Convergence Check (End of Each Iteration)

  • If all cases passing: Log iteration complete (converged), exit loop.

  • If max iterations reached: Log iteration complete (max reached), exit loop.

  • If no improvement for 2 iterations: Present choice to user:

    • "Continue with different approach" -- Try a fundamentally different hypothesis
    • "Stop -- accept current state" -- Exit to synthesis
  • If regression detected:

    1. Log regression detected.
    2. DO NOT auto-revert. The failed experiment is valuable data.
    3. Present choice:
      • "Accept tradeoff and continue" -- The improvement elsewhere outweighs the regression
      • "Try different hypothesis next" -- The approach was wrong, form new hypothesis
      • "Stop and analyze" -- Exit to synthesis with regression analysis
  • Otherwise: Continue to next iteration (loop back to Step A).

Phase Transition

§CMD_GATE_PHASE: custom: "Re-run baseline comparison | Compare current state to original baseline"


6. Synthesis

When iteration is complete.

§CMD_REPORT_INTENT:

Synthesizing. ___ iterations completed, ___ cases passing. Producing LOOP.md debrief with iteration history and learnings.

§CMD_EXECUTE_PHASE_STEPS(6.0.*)

Debrief notes (for LOOP.md):

  • Populate iteration history table with hypothesis records.
  • List all edits made with impact and hypothesis outcomes.
  • Document remaining failures with root cause analysis.
  • Capture Composer insights and generalizable learnings.

Walk-through config:

code
§CMD_WALK_THROUGH_RESULTS Configuration:
  mode: "results"
  gateQuestion: "Iteration complete. Walk through remaining issues and recommendations?"
  debriefFile: "LOOP.md"
  templateFile: "assets/TEMPLATE_LOOP.md"

Appendix: Invariants

The protocol respects these invariants:

  • §INV_HYPOTHESIS_AUDIT_TRAIL: Every iteration must produce a hypothesis record (prediction + outcome). The log is the audit trail of what was tried, predicted, and learned.
  • §INV_REVIEW_BEFORE_COMPOSE: The Composer subagent MUST receive evaluation results as input.

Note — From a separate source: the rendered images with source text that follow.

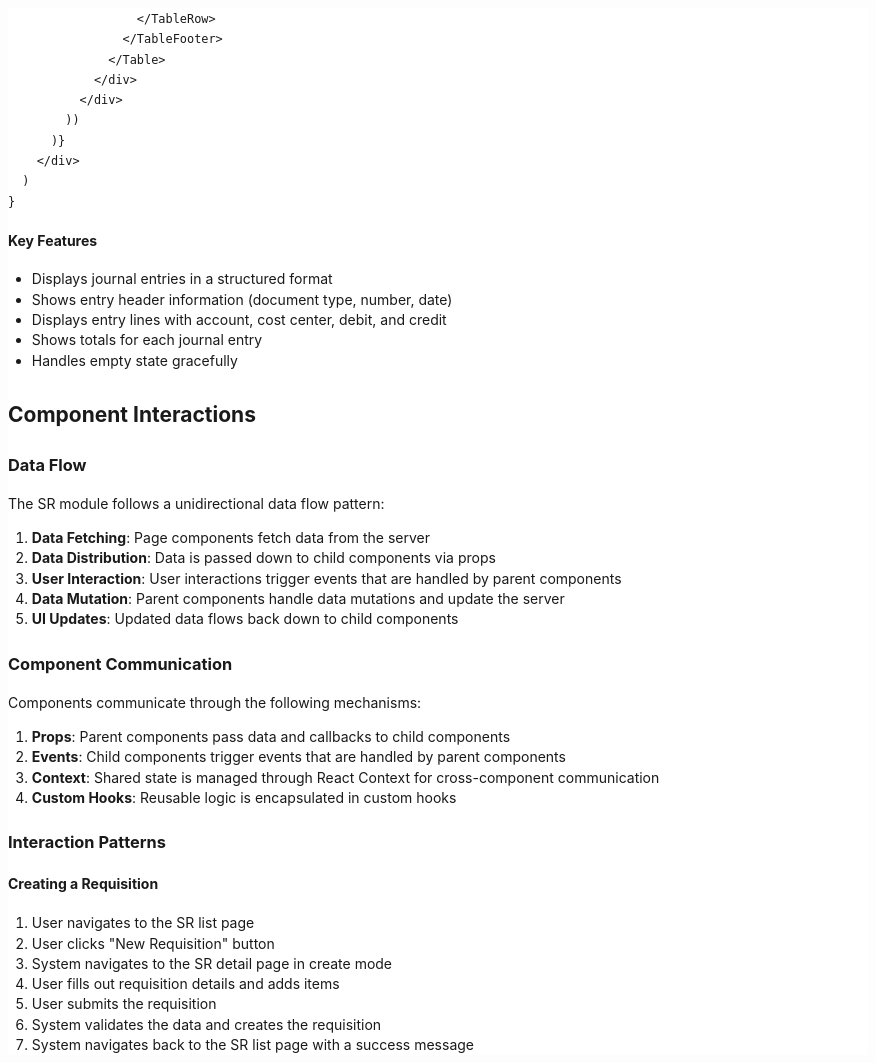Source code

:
 ```tsx
                  </TableRow>
                </TableFooter>
              </Table>
            </div>
          </div>
        ))
      )}
    </div>
  )
}
```

#### Key Features

- Displays journal entries in a structured format
- Shows entry header information (document type, number, date)
- Displays entry lines with account, cost center, debit, and credit
- Shows totals for each journal entry
- Handles empty state gracefully

## Component Interactions

### Data Flow

The SR module follows a unidirectional data flow pattern:

1. **Data Fetching**: Page components fetch data from the server
2. **Data Distribution**: Data is passed down to child components via props
3. **User Interaction**: User interactions trigger events that are handled by parent components
4. **Data Mutation**: Parent components handle data mutations and update the server
5. **UI Updates**: Updated data flows back down to child components

### Component Communication

Components communicate through the following mechanisms:

1. **Props**: Parent components pass data and callbacks to child components
2. **Events**: Child components trigger events that are handled by parent components
3. **Context**: Shared state is managed through React Context for cross-component communication
4. **Custom Hooks**: Reusable logic is encapsulated in custom hooks

### Interaction Patterns

#### Creating a Requisition

1. User navigates to the SR list page
2. User clicks "New Requisition" button
3. System navigates to the SR detail page in create mode
4. User fills out requisition details and adds items
5. User submits the requisition
6. System validates the data and creates the requisition
7. System navigates back to the SR list page with a success message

It never operates on raw outputs alone -- the reviewer/evaluator provides the structured quality signal.
  • §INV_COMPOSER_STRUCTURAL_FIXES: Composer suggestions must be structural prompt engineering fixes ("add anchoring rule for table boundaries"), not surface-level ("extract the table correctly"). If a suggestion lacks a concrete mechanism, it is rejected.
  • §INV_RE_REVIEW_AFTER_EDIT: After each edit, the next iteration's RUN+REVIEW step provides fresh evaluation. Do not compare old reviews to new outputs.
  • §INV_EXPECTED_OPTIONAL: expectedPaths in the manifest is optional. The loop must work from evaluation critiques alone.
  • §INV_MANIFEST_COLOCATED: Manifests live with workload code, not in a central registry.
  • §INV_NO_SILENT_REGRESSION: Regressions are detected and surfaced to the user with options. Never silently accepted.
  • §INV_VALIDATE_BEFORE_ITERATE: Single-case calibration before the full loop.